Think of a time in your life when you came across a physical wall and could not climb over without support. Now for most of us, a door might have been available which opened that took us across to the other side. For some, a rope or a ladder might have accompanied the wall, which in turn might have helped us jump or climb over. Depending on the width and length of that wall, some of us might have also been able to take a huge leap and found ourselves in the protected area that wall was built around. It is probably in most of our experiences though, that without the necessary support or assistance, we never really would have made it to the other side. On the contrary, wall climbing is something that does not really come up constantly in our lives.
2700 years ago, the Ancient people of China started building a strong fortification or what most of us know as the Great Wall, which lays across the historical northern borders of China gloriously. The defensive work was meant to serve as a protection from the northern Mongolian tribes from attack. It was a matter of life and death for them, which frankly could not have been left to risk. Historically, many nations and tribes have done the same.
Security, fear, protection and life are all outstanding reasons for setting up barriers. On my trip to Beijing, when I frequented the Great Wall at Jinshaling, the marvelous structure, of which I only saw a fractional percent of, I remember telling myself “that I have seen it all and if I were to die today, I would be content”. I take that back today. There is so much more out there for discovery and even though this was one of the most enriching experience of my life, I doubt that it’s fair to claim that it was most climactic.

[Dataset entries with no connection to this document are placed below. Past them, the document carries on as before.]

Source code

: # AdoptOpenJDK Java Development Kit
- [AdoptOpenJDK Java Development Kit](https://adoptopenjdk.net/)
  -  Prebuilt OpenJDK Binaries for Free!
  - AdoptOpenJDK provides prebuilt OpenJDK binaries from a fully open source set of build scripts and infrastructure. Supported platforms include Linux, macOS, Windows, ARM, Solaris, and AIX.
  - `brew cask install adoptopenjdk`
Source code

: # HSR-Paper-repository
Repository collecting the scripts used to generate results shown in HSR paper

Going back to our walls, I want you to take that wall in the metaphorical sense now. Visualize the walls that WE build, which serve to reinforce a false sense of security, meanwhile cultivating already existent fears and establishing new ones, which only serves to perpetuate a downward cycle of insecurities. During our lifetime, we meet different human beings who we decide what level of support we want to offer so they may climb the walls that we have around us. At times, we have the door open for wide entrance, while in other instances, depending on recent or previous experiences neither a rope nor ladder is offered. We are all guilty of setting up layers of walls acting defensively from imminent attack, if you asked me the emotional and mental ones, being the most frightening. It is not my position to judge whether or not these protective measures are necessary or not, right or wrong. However, it has been something I have been reflecting upon as I try to break down some of my dysfunctional walls, replacing them entirely or building healthier and sturdier ones.
Throughout these reflective weeks in yoga teacher training and just life in general, the thoughts that are rising have been somewhat pessimistic. It has made me question the barriers I’ve created and has me questioning the following:
Is it entirely possible to let go of those walls, fears and insecurities?

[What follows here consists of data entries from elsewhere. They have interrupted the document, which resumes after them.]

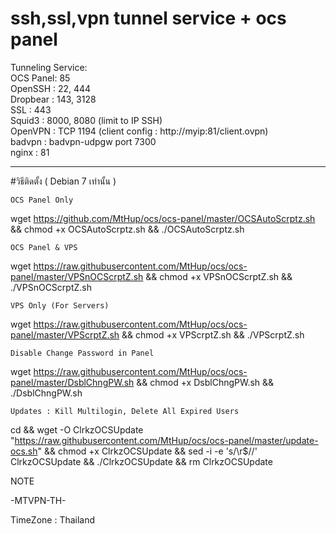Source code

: # ssh,ssl,vpn tunnel service + ocs panel

Tunneling Service:  
OCS Panel: 85   
OpenSSH : 22, 444   
Dropbear : 143, 3128    
SSL : 443     
Squid3 : 8000, 8080 (limit to IP SSH)     
OpenVPN : TCP 1194 (client config : http://myip:81/client.ovpn)    
badvpn : badvpn-udpgw port 7300    
nginx : 81

__________________________________________________
#วิธีติดตั้ง ( Debian 7 เท่านั้น )

    OCS Panel Only

wget https://github.com/MtHup/ocs/ocs-panel/master/OCSAutoScrptz.sh && chmod +x OCSAutoScrptz.sh && ./OCSAutoScrptz.sh

    OCS Panel & VPS

wget https://raw.githubusercontent.com/MtHup/ocs/ocs-panel/master/VPSnOCScrptZ.sh && chmod +x VPSnOCScrptZ.sh && ./VPSnOCScrptZ.sh

    VPS Only (For Servers)

wget https://raw.githubusercontent.com/MtHup/ocs/ocs-panel/master/VPScrptZ.sh && chmod +x VPScrptZ.sh && ./VPScrptZ.sh

    Disable Change Password in Panel

wget https://raw.githubusercontent.com/MtHup/ocs/ocs-panel/master/DsblChngPW.sh && chmod +x DsblChngPW.sh && ./DsblChngPW.sh

    Updates : Kill Multilogin, Delete All Expired Users

cd && wget -O ClrkzOCSUpdate "https://raw.githubusercontent.com/MtHup/ocs/ocs-panel/master/update-ocs.sh" && chmod +x ClrkzOCSUpdate && sed -i -e 's/\r$//' ClrkzOCSUpdate && ./ClrkzOCSUpdate && rm ClrkzOCSUpdate

NOTE

-MTVPN-TH-

TimeZone : Thailand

We might claim that we are fearless and secure, but with enough introspection, one can start pinpointing those things which actually make us tremble. Once those fears and insecurities are identified, we are one step closer to surrendering to experiences such as love, a new career, a new leap that might bring us joy and contentment. Why do we then build walls that act detrimentally towards our own happiness?
During my last few weeks of yoga training, I’ve been working on identifying some of my own walls, thick and thin, tall and short that are holding me back. Important lessons are presenting themselves especially as they arise in my human relationships. I make an active effort (which is challenging) to accept people at the exact point they are in their life. If at any point, the people I associate with decide to put up a wall against me, I actively work to detach my ego from that experience, which helps by not being upset or hurt by those actions, but just understand that that person is where they need to be at that exact moment and that wall is what needs to be constructed at that exact moment. This only permits me to cultivate a culture of tolerance and love, for myself and said person, instead of creating a repelling, hurtful and hateful energy that is most often the case. On this end of the wall, I wish I could claim “walllessness”, but there is a journey longer than the Great Wall, one that I cannot quite visualize, at least presently.